Chinese investors have led the way in securing interests in lithium mining, not only in Zimbabwe, but also elsewhere in Africa and South America.

Norway-based independent energy research and business intelligence company Rystad Energy claims that while China owned 65 percent of the world's lithium processing and refining facilities last year, it accounts for less than 25 percent of deposits.

Sinomine Resource Group recently paid US$180 million to acquire a 74 percent stake in Bikita Minerals, which began mining lithium in 1953.

In December last year, Huayou, one of the world's major producers of cobalt, also completed a US$422 million acquisition of the Arcadia hard-rock lithium mine.

The Arcadia project, which is near Harare, is considered one of the world's largest hard-rock lithium resources, a key component in the production of rechargeable batteries.

It will start producing lithium-containing minerals spodumene and petalite next year.

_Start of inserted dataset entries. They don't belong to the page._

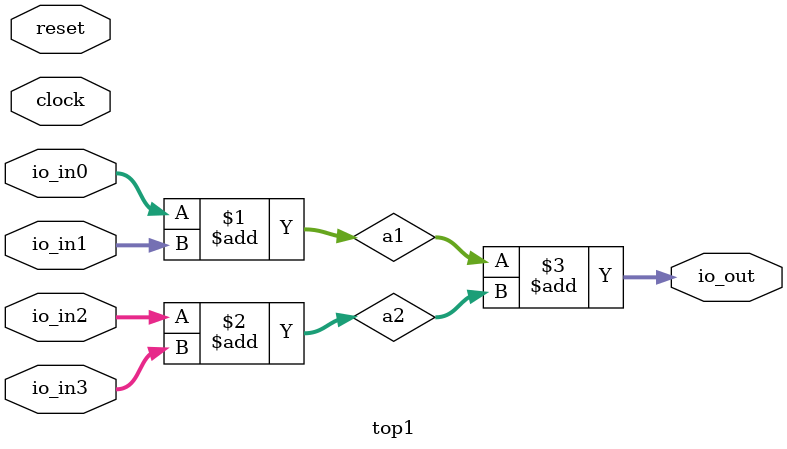
<source format=v>
module top1(
  input         clock,
  input         reset,
  input  [31:0] io_in0,
  input  [31:0] io_in1,
  input  [31:0] io_in2,
  input  [31:0] io_in3,
  output [31:0] io_out
);
  wire [31:0] a1 = io_in0 + io_in1; // @[2.3ADDER01.scala 27:6]
  wire [31:0] a2 = io_in2 + io_in3; // @[2.3ADDER01.scala 27:6]
  assign io_out = a1 + a2; // @[2.3ADDER01.scala 27:6]
endmodule

</source>
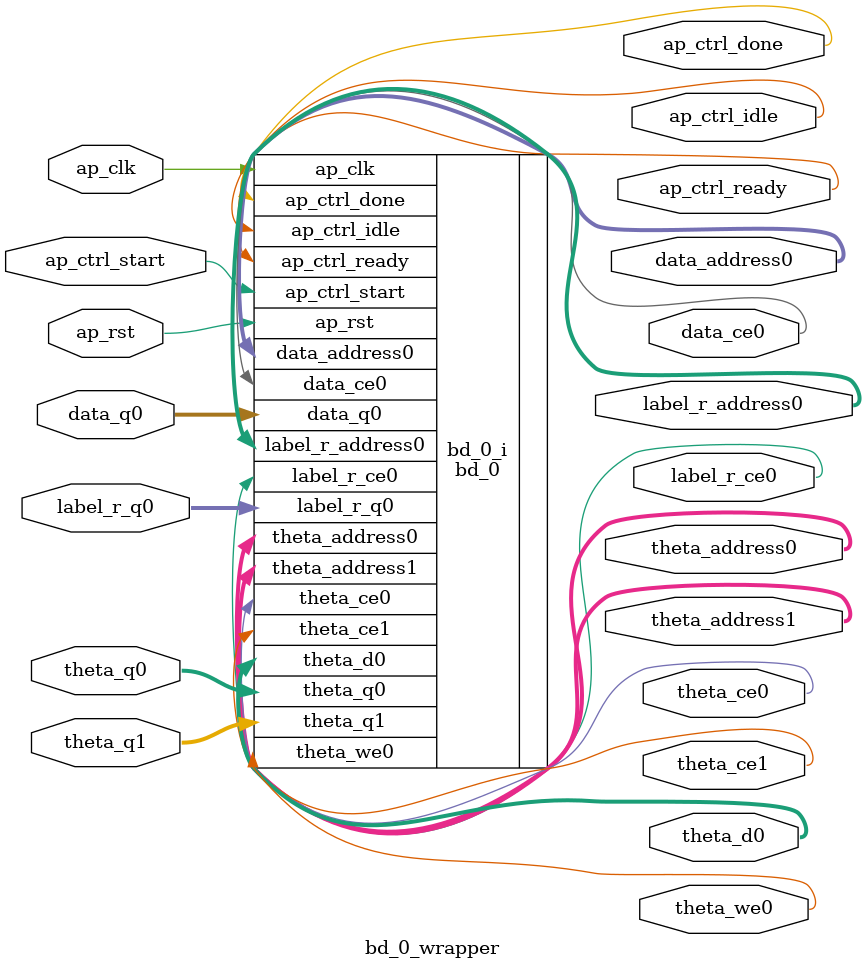
<source format=v>
`timescale 1 ps / 1 ps

module bd_0_wrapper
   (ap_clk,
    ap_ctrl_done,
    ap_ctrl_idle,
    ap_ctrl_ready,
    ap_ctrl_start,
    ap_rst,
    data_address0,
    data_ce0,
    data_q0,
    label_r_address0,
    label_r_ce0,
    label_r_q0,
    theta_address0,
    theta_address1,
    theta_ce0,
    theta_ce1,
    theta_d0,
    theta_q0,
    theta_q1,
    theta_we0);
  input ap_clk;
  output ap_ctrl_done;
  output ap_ctrl_idle;
  output ap_ctrl_ready;
  input ap_ctrl_start;
  input ap_rst;
  output [16:0]data_address0;
  output data_ce0;
  input [31:0]data_q0;
  output [6:0]label_r_address0;
  output label_r_ce0;
  input [7:0]label_r_q0;
  output [9:0]theta_address0;
  output [9:0]theta_address1;
  output theta_ce0;
  output theta_ce1;
  output [31:0]theta_d0;
  input [31:0]theta_q0;
  input [31:0]theta_q1;
  output theta_we0;

  wire ap_clk;
  wire ap_ctrl_done;
  wire ap_ctrl_idle;
  wire ap_ctrl_ready;
  wire ap_ctrl_start;
  wire ap_rst;
  wire [16:0]data_address0;
  wire data_ce0;
  wire [31:0]data_q0;
  wire [6:0]label_r_address0;
  wire label_r_ce0;
  wire [7:0]label_r_q0;
  wire [9:0]theta_address0;
  wire [9:0]theta_address1;
  wire theta_ce0;
  wire theta_ce1;
  wire [31:0]theta_d0;
  wire [31:0]theta_q0;
  wire [31:0]theta_q1;
  wire theta_we0;

  bd_0 bd_0_i
       (.ap_clk(ap_clk),
        .ap_ctrl_done(ap_ctrl_done),
        .ap_ctrl_idle(ap_ctrl_idle),
        .ap_ctrl_ready(ap_ctrl_ready),
        .ap_ctrl_start(ap_ctrl_start),
        .ap_rst(ap_rst),
        .data_address0(data_address0),
        .data_ce0(data_ce0),
        .data_q0(data_q0),
        .label_r_address0(label_r_address0),
        .label_r_ce0(label_r_ce0),
        .label_r_q0(label_r_q0),
        .theta_address0(theta_address0),
        .theta_address1(theta_address1),
        .theta_ce0(theta_ce0),
        .theta_ce1(theta_ce1),
        .theta_d0(theta_d0),
        .theta_q0(theta_q0),
        .theta_q1(theta_q1),
        .theta_we0(theta_we0));
endmodule

</source>
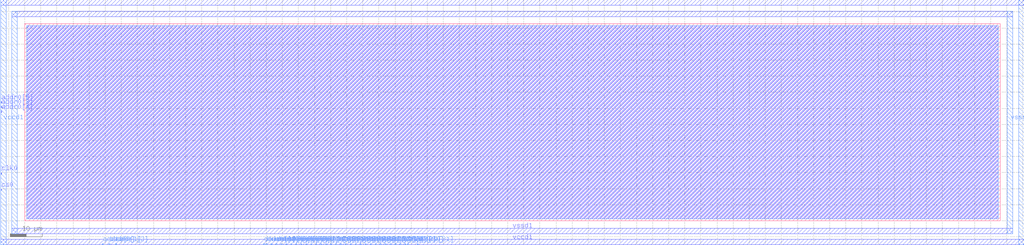
<source format=lef>
VERSION 5.4 ;
NAMESCASESENSITIVE ON ;
BUSBITCHARS "[]" ;
DIVIDERCHAR "/" ;
UNITS
  DATABASE MICRONS 1000 ;
END UNITS
MACRO sky130_rom_krom
   CLASS BLOCK ;
   SIZE 302.89 BY 61.28 ;
   SYMMETRY X Y R90 ;
   PIN clk0
      DIRECTION INPUT ;
      PORT
         LAYER met3 ;
         RECT  -7.48 14.51 -7.1 14.89 ;
      END
   END clk0
   PIN cs0
      DIRECTION INPUT ;
      PORT
         LAYER met3 ;
         RECT  -7.48 9.475 -7.1 9.855 ;
      END
   END cs0
   PIN addr0[0]
      DIRECTION INPUT ;
      PORT
         LAYER met4 ;
         RECT  24.07 -7.48 24.45 -7.1 ;
      END
   END addr0[0]
   PIN addr0[1]
      DIRECTION INPUT ;
      PORT
         LAYER met4 ;
         RECT  26.11 -7.48 26.49 -7.1 ;
      END
   END addr0[1]
   PIN addr0[2]
      DIRECTION INPUT ;
      PORT
         LAYER met4 ;
         RECT  28.15 -7.48 28.53 -7.1 ;
      END
   END addr0[2]
   PIN addr0[3]
      DIRECTION INPUT ;
      PORT
         LAYER met3 ;
         RECT  -7.48 35.19 -7.1 35.57 ;
      END
   END addr0[3]
   PIN addr0[4]
      DIRECTION INPUT ;
      PORT
         LAYER met3 ;
         RECT  -7.48 33.72 -7.1 34.1 ;
      END
   END addr0[4]
   PIN addr0[5]
      DIRECTION INPUT ;
      PORT
         LAYER met3 ;
         RECT  -7.48 36.675 -7.1 37.055 ;
      END
   END addr0[5]
   PIN dout0[0]
      DIRECTION OUTPUT ;
      PORT
         LAYER met4 ;
         RECT  74.1 -7.48 74.48 -7.1 ;
      END
   END dout0[0]
   PIN dout0[1]
      DIRECTION OUTPUT ;
      PORT
         LAYER met4 ;
         RECT  74.895 -7.48 75.275 -7.1 ;
      END
   END dout0[1]
   PIN dout0[2]
      DIRECTION OUTPUT ;
      PORT
         LAYER met4 ;
         RECT  76.435 -7.48 76.815 -7.1 ;
      END
   END dout0[2]
   PIN dout0[3]
      DIRECTION OUTPUT ;
      PORT
         LAYER met4 ;
         RECT  77.975 -7.48 78.355 -7.1 ;
      END
   END dout0[3]
   PIN dout0[4]
      DIRECTION OUTPUT ;
      PORT
         LAYER met4 ;
         RECT  79.515 -7.48 79.895 -7.1 ;
      END
   END dout0[4]
   PIN dout0[5]
      DIRECTION OUTPUT ;
      PORT
         LAYER met4 ;
         RECT  81.055 -7.48 81.435 -7.1 ;
      END
   END dout0[5]
   PIN dout0[6]
      DIRECTION OUTPUT ;
      PORT
         LAYER met4 ;
         RECT  82.595 -7.48 82.975 -7.1 ;
      END
   END dout0[6]
   PIN dout0[7]
      DIRECTION OUTPUT ;
      PORT
         LAYER met4 ;
         RECT  84.135 -7.48 84.515 -7.1 ;
      END
   END dout0[7]
   PIN dout0[8]
      DIRECTION OUTPUT ;
      PORT
         LAYER met4 ;
         RECT  85.675 -7.48 86.055 -7.1 ;
      END
   END dout0[8]
   PIN dout0[9]
      DIRECTION OUTPUT ;
      PORT
         LAYER met4 ;
         RECT  87.215 -7.48 87.595 -7.1 ;
      END
   END dout0[9]
   PIN dout0[10]
      DIRECTION OUTPUT ;
      PORT
         LAYER met4 ;
         RECT  88.755 -7.48 89.135 -7.1 ;
      END
   END dout0[10]
   PIN dout0[11]
      DIRECTION OUTPUT ;
      PORT
         LAYER met4 ;
         RECT  90.295 -7.48 90.675 -7.1 ;
      END
   END dout0[11]
   PIN dout0[12]
      DIRECTION OUTPUT ;
      PORT
         LAYER met4 ;
         RECT  91.835 -7.48 92.215 -7.1 ;
      END
   END dout0[12]
   PIN dout0[13]
      DIRECTION OUTPUT ;
      PORT
         LAYER met4 ;
         RECT  93.375 -7.48 93.755 -7.1 ;
      END
   END dout0[13]
   PIN dout0[14]
      DIRECTION OUTPUT ;
      PORT
         LAYER met4 ;
         RECT  94.915 -7.48 95.295 -7.1 ;
      END
   END dout0[14]
   PIN dout0[15]
      DIRECTION OUTPUT ;
      PORT
         LAYER met4 ;
         RECT  96.455 -7.48 96.835 -7.1 ;
      END
   END dout0[15]
   PIN dout0[16]
      DIRECTION OUTPUT ;
      PORT
         LAYER met4 ;
         RECT  97.995 -7.48 98.375 -7.1 ;
      END
   END dout0[16]
   PIN dout0[17]
      DIRECTION OUTPUT ;
      PORT
         LAYER met4 ;
         RECT  99.535 -7.48 99.915 -7.1 ;
      END
   END dout0[17]
   PIN dout0[18]
      DIRECTION OUTPUT ;
      PORT
         LAYER met4 ;
         RECT  101.075 -7.48 101.455 -7.1 ;
      END
   END dout0[18]
   PIN dout0[19]
      DIRECTION OUTPUT ;
      PORT
         LAYER met4 ;
         RECT  102.615 -7.48 102.995 -7.1 ;
      END
   END dout0[19]
   PIN dout0[20]
      DIRECTION OUTPUT ;
      PORT
         LAYER met4 ;
         RECT  104.155 -7.48 104.535 -7.1 ;
      END
   END dout0[20]
   PIN dout0[21]
      DIRECTION OUTPUT ;
      PORT
         LAYER met4 ;
         RECT  105.695 -7.48 106.075 -7.1 ;
      END
   END dout0[21]
   PIN dout0[22]
      DIRECTION OUTPUT ;
      PORT
         LAYER met4 ;
         RECT  107.235 -7.48 107.615 -7.1 ;
      END
   END dout0[22]
   PIN dout0[23]
      DIRECTION OUTPUT ;
      PORT
         LAYER met4 ;
         RECT  108.775 -7.48 109.155 -7.1 ;
      END
   END dout0[23]
   PIN dout0[24]
      DIRECTION OUTPUT ;
      PORT
         LAYER met4 ;
         RECT  110.315 -7.48 110.695 -7.1 ;
      END
   END dout0[24]
   PIN dout0[25]
      DIRECTION OUTPUT ;
      PORT
         LAYER met4 ;
         RECT  111.855 -7.48 112.235 -7.1 ;
      END
   END dout0[25]
   PIN dout0[26]
      DIRECTION OUTPUT ;
      PORT
         LAYER met4 ;
         RECT  113.395 -7.48 113.775 -7.1 ;
      END
   END dout0[26]
   PIN dout0[27]
      DIRECTION OUTPUT ;
      PORT
         LAYER met4 ;
         RECT  114.935 -7.48 115.315 -7.1 ;
      END
   END dout0[27]
   PIN dout0[28]
      DIRECTION OUTPUT ;
      PORT
         LAYER met4 ;
         RECT  116.475 -7.48 116.855 -7.1 ;
      END
   END dout0[28]
   PIN dout0[29]
      DIRECTION OUTPUT ;
      PORT
         LAYER met4 ;
         RECT  118.015 -7.48 118.395 -7.1 ;
      END
   END dout0[29]
   PIN dout0[30]
      DIRECTION OUTPUT ;
      PORT
         LAYER met4 ;
         RECT  118.81 -7.48 119.19 -7.1 ;
      END
   END dout0[30]
   PIN dout0[31]
      DIRECTION OUTPUT ;
      PORT
         LAYER met4 ;
         RECT  121.84 -7.48 122.22 -7.1 ;
      END
   END dout0[31]
   PIN vccd1
      DIRECTION INOUT ;
      USE POWER ; 
      SHAPE ABUTMENT ; 
      PORT
         LAYER met4 ;
         RECT  308.63 -7.48 310.37 68.76 ;
         LAYER met3 ;
         RECT  -7.48 67.02 310.37 68.76 ;
         LAYER met3 ;
         RECT  -7.48 -7.48 310.37 -5.74 ;
         LAYER met4 ;
         RECT  -7.48 -7.48 -5.74 68.76 ;
      END
   END vccd1
   PIN vssd1
      DIRECTION INOUT ;
      USE GROUND ; 
      SHAPE ABUTMENT ; 
      PORT
         LAYER met4 ;
         RECT  -4.0 -4.0 -2.26 65.28 ;
         LAYER met3 ;
         RECT  -4.0 63.54 306.89 65.28 ;
         LAYER met3 ;
         RECT  -4.0 -4.0 306.89 -2.26 ;
         LAYER met4 ;
         RECT  305.15 -4.0 306.89 65.28 ;
      END
   END vssd1
   OBS
   LAYER  met1 ;
      RECT  0.62 0.62 302.27 60.66 ;
   LAYER  met2 ;
      RECT  0.62 0.62 302.27 60.66 ;
   LAYER  met3 ;
      RECT  0.62 0.62 302.27 60.66 ;
   LAYER  met4 ;
      RECT  0.62 0.62 302.27 60.66 ;
   END
END    sky130_rom_krom
END    LIBRARY

</source>
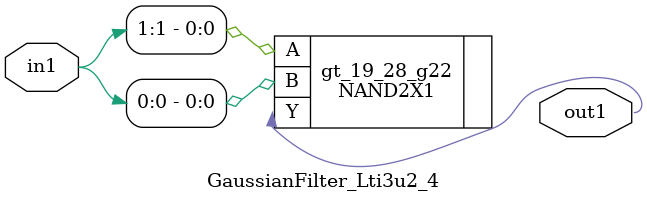
<source format=v>
`timescale 1ps / 1ps


module GaussianFilter_Lti3u2_4(in1, out1);
  input [1:0] in1;
  output out1;
  wire [1:0] in1;
  wire out1;
  NAND2X1 gt_19_28_g22(.A (in1[1]), .B (in1[0]), .Y (out1));
endmodule


</source>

"We are targeting to complete our project by the end of the year so that we can start commissioning and production in the first quarter of 2023. As we speak, we are on course to achieving that," said mine manager, Mr George Togara.

"Looking at the policy or the outlook from the Government to achieve a US$12 billion mining industry by 2023, which is next year, we will be producing the products and exporting, so we are coming in at the right time, where we are going to be playing a major role in achieving the Government's target," he said.

Chengxin Lithium Group similarly spent US$77 million to acquire mining rights in the largely unexplored Sabi Star lithium-tantalum mine project in Buhera. The company said it has invested US$22 million in exploration, feasibility studies and civil works.

"By the time we start producing lithium concentrate, we should have injected US$130 million. This should be done by the end of the second quarter of 2023," said project manager, Mr Elfas Mugova.

The company will embark on further exploration to increase the life of the mine from the current six years.